* TEXT SHOWN *
▬▬▬

Sparse vectors store only non-zero values as key-value pairs, making them efficient for lexical search where only a few dimensions are active. They excel at exact keyword matching and complement dense vectors in hybrid search.
Understanding Sparse Vectors
Unlike dense vectors that have values in every dimension, sparse vectors are represented as dictionaries mapping dimension indices to non-zero weights:
# Dense vector (all dimensions present)
dense = [0.1, 0.0, 0.0, 0.3, 0.0, 0.0, 0.2, ...]
# Sparse vector (only non-zero dimensions)
sparse = {0: 0.1, 3: 0.3, 6: 0.2}
When to Use Sparse Vectors
- Keyword matching: Exact term matching for domain-specific queries
- BM25 retrieval: Traditional IR ranking for document search
- Hybrid search: Combine with dense vectors for best of both worlds
- High-dimensional spaces: Efficient when most dimensions are zero
Creating a Sparse Vector Schema
Define the Sparse Vector Field
Sparse vectors don’t require specifying dimensions upfront:from zvec import VectorSchema, DataType, HnswIndexParam
sparse_field = VectorSchema(
name="bm25",
data_type=DataType.SPARSE_VECTOR_FP32,
# No dimension parameter needed
index_param=HnswIndexParam()

▬▬▬

(Extracted records)
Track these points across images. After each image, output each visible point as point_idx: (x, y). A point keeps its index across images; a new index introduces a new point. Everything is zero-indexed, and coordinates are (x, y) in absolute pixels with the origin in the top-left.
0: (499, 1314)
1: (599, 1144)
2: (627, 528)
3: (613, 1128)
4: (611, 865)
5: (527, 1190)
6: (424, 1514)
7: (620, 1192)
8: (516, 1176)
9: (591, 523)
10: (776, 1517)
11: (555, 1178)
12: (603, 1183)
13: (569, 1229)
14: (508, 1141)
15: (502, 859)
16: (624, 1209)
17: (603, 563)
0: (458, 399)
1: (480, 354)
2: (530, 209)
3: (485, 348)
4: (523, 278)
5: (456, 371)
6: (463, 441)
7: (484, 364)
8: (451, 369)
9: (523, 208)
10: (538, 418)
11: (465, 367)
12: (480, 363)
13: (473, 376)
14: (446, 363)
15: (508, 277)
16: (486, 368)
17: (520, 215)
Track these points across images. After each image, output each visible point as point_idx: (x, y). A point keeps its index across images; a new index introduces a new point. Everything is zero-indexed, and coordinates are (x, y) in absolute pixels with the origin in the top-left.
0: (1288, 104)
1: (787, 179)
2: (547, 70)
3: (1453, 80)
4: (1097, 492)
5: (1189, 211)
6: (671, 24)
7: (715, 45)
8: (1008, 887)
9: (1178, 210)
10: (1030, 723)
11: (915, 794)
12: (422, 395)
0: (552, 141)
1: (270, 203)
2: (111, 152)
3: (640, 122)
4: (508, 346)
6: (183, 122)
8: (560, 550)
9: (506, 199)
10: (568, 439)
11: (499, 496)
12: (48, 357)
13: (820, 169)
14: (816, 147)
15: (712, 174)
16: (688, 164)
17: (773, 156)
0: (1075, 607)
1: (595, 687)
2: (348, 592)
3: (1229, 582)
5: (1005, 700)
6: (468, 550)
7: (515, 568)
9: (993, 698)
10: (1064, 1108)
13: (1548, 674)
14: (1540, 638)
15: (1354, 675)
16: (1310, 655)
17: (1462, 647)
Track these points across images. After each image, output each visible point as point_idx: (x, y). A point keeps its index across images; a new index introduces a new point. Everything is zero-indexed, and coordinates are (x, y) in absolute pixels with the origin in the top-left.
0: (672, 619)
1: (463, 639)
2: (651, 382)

▬▬▬

* WHAT THIS TASK INVOLVES *
Carry on the page about sparse vectors, starting right after its last line.

* OUTPUT OF THE EXERCISE *
)
Create Collection with Sparse Vectors
from zvec import CollectionSchema, FieldSchema
import zvec
schema = CollectionSchema(
name="documents",
fields=[
FieldSchema("id", DataType.INT64),
FieldSchema("text", DataType.STRING)
],
vectors=sparse_field
)
zvec.init()
collection = zvec.create_and_open("./sparse_collection", schema)
Generating Sparse Vectors with BM25
Zvec provides built-in BM25 embedding for efficient sparse vector generation:
Import BM25 Embedding Function
from zvec.extension import BM25EmbeddingFunction
Option 1: Use Built-in Encoder
No training required, works out of the box:# For queries (shorter text)
bm25_query = BM25EmbeddingFunction(
language="en", # "en" or "zh"
encoding_type="query"
)
# For documents (longer text)
bm25_doc = BM25EmbeddingFunction(
language="en",
encoding_type="document"
)
Option 2: Train Custom Encoder
Better accuracy for domain-specific vocabulary:# Your document corpus
corpus = [
"Machine learning algorithms",
"Natural language processing",
"Vector database technology",
# ... more documents
]
# Train BM25 on your corpus
bm25_custom = BM25EmbeddingFunction(
corpus=corpus,
encoding_type="query",
b=0.75, # Length normalization
k1=1.2 # Term frequency saturation
)
Generate Sparse Embeddings
# Generate sparse vector
query_text = "machine learning algorithms"
sparse_vector = bm25_query.embed(query_text)
print(sparse_vector)
# Output: {1169440797: 0.29, 2045788977: 0.70, ...}
Inserting Sparse Vectors
With BM25 Embeddings
from zvec import Doc
documents = [
"Machine learning is a subset of AI",
"Natural language processing understands text",
"Vector databases store embeddings efficiently"
]
# Generate and insert documents
bm25_doc = BM25EmbeddingFunction(language="en", encoding_type="document")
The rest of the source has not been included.